Nota de Esclarecimento
Categoria: Notícias da ABVTEX | 21 de agosto de 2026
A respeito de manifestação do senhor Presidente da República sobre a Medida Provisória nº 1.357, a Coalizão Prospera Brasil, formada por entidades representativas dos trabalhadores, da indústria e do varejo, vem, respeitosamente, apresentar os seguintes esclarecimentos.
Os produtos fabricados e comercializados regularmente no Brasil estão sujeitos à legislação tributária nacional e ao cumprimento de um amplo conjunto de normas trabalhistas, ambientais, sanitárias, de segurança e de conformidade. As importações realizadas pelo regime convencional também recolhem o Imposto de Importação e os demais tributos aplicáveis, além de estarem submetidas às normas brasileiras e à atuação dos órgãos de fiscalização e controle.
Essas mesmas exigências, contudo, não são aplicadas de maneira equivalente aos produtos enviados diretamente ao consumidor brasileiro por plataformas internacionais de comércio eletrônico.
É nesse cenário que a Medida Provisória nº 1.357, ao isentar do Imposto de Importação as compras internacionais de até US$ 50, aprofunda as assimetrias tributária e regulatória existentes. Enquanto essas operações passam a recolher apenas o ICMS, de até 20%, as empresas que produzem e comercializam no Brasil, assim como os importadores que operam regularmente pelo regime convencional, suportam uma carga tributária significativamente superior, além dos custos decorrentes do cumprimento da legislação nacional.
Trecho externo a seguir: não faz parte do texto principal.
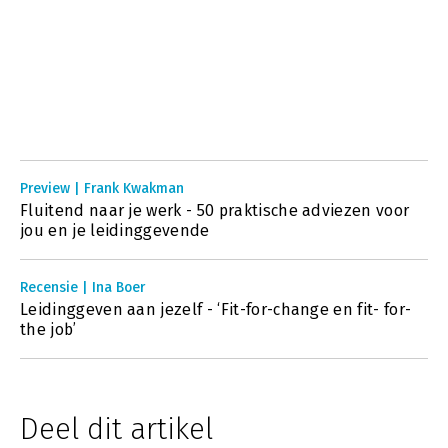
Preview | Frank Kwakman
Fluitend naar je werk - 50 praktische adviezen voor
jou en je leidinggevende
Recensie | Ina Boer
Leidinggeven aan jezelf - ‘Fit-for-change en fit- for-
the job’
Deel dit artikel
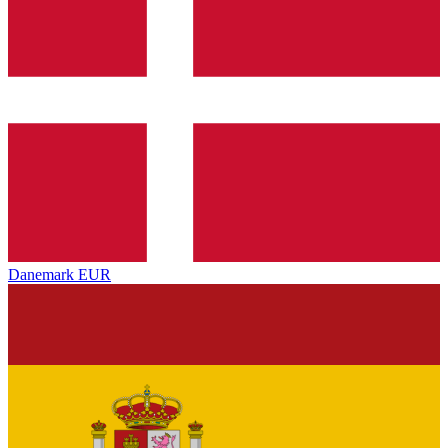
Danemark
EUR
A medida cria, portanto, uma clara distorção na tributação das importações, prejudica a competitividade da produção e do comércio brasileiros e concede tratamento mais vantajoso aos produtos enviados ao país por plataformas internacionais.
Pesquisa realizada pelo Instituto Locomotiva com 2.500 brasileiros mostra que 84% consideram injusto que produtos vendidos no país paguem mais impostos do que aqueles adquiridos diretamente do exterior. Entre os usuários dessas plataformas, esse índice chega a 87%. Além disso, 89% defendem que os sites estrangeiros paguem impostos iguais ou superiores aos cobrados das empresas brasileiras, enquanto 74% temem perder emprego e renda caso permaneça essa desigualdade tributária.
A Coalizão Prospera Brasil não reivindica privilégios ou subsídios para as empresas nacionais. Defende apenas condições equilibradas de concorrência, com equivalência tributária e regulatória entre quem produz, importa regularmente, emprega e comercializa no Brasil e quem vende diretamente do exterior para o consumidor brasileiro.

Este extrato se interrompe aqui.